Redirecting these billions could prevent key public-sector cuts. Aside from that replacing Trident undermines international law - it breaches the commitment to nuclear disarmament that all signatory nuclear weapons states made under the Non-Proliferation Treaty (NPT).
UN secretary-general Ban Ki Moon made the point in January: "Delay comes with a high price-tag. The longer we procrastinate, the greater the risk that these weapons will be used, will proliferate or be acquired by terrorists.
"But our aim must be more than keeping the deadliest of weapons from 'falling into the wrong hands.' There are no right hands for wrong weapons. Nuclear deterrence is not a solution to international peace and stability. It is an obstacle."
It's not just Ban who's frustrated with the nuclear states. The majority of non-nuclear countries are now actively campaigning for an international treaty to ban all nukes.
They are joined by many international non-governmental organisations, such as the Red Cross. Next month there'll be an international conference in Oslo on the humanitarian consequences of nuclear weapons alongside a forum hosted by the International Campaign Against Nuclear Weapons.

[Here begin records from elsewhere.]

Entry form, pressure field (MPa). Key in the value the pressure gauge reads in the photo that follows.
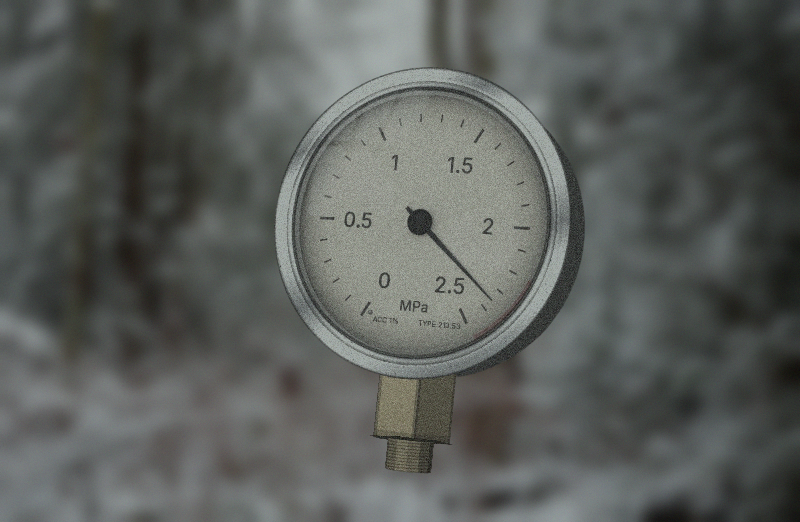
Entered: 2.35 MPa
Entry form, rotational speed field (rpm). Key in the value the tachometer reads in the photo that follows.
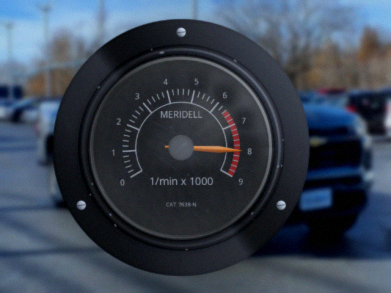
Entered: 8000 rpm
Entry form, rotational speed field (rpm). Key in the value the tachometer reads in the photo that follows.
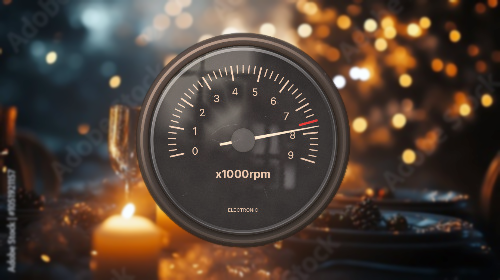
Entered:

But we need a massive movement, including non-violent direct action, to shift the stance of the nuclear states. Already the bad example of the original five (the US, Russia, Britain, France and China) has encouraged Israel, India, Pakistan and North Korea to obtain these weapons. This trend will continue.
Those nine countries together spent over $100bn (£66bn) on nuclear weapons in 2011. As Ban has stated, disarmament cannot be separated from other challenges the world faces - "the world spends more on the military in one month than it does on development all year.
"Four hours of military spending is equal to the total budgets of all international disarmament and non-proliferation organisations combined.
"Bloated military budgets promote proliferation, derail arms control, doom disarmament and detract from social and economic development.
"The profits of the arms industry are built on the suffering of ordinary people in Mali, Syria, Afghanistan, the Democratic Republic of Congo. At the foot of the pyramid are small arms, at the top nuclear weapons."
In Britain thousands of responsible people have joined campaigns such as Trident Ploughshares and Faslane 365 to galvanise public opposition to Trident.
These have succeeded to the extent that the SNP has promised to ban all nuclear weapons from Scotland if the country votes for independence.
It's important that we now focus on the English dimension - the AWEs at Aldermastion and Burghfield.
Action AWE is planning a range of peaceful disarmament actions, including anti-nuclear resistance songs sung by choirs in Reading, Newbury and Basingstoke - the three towns closest to the bomb factories - in April and June, a two-week disarmament camp at Burghfield from August 26 to September 7 and a seven-mile long anti-militarist pink scarf to stretch from Aldermaston to Reading.
Now's the time for all of us to get involved.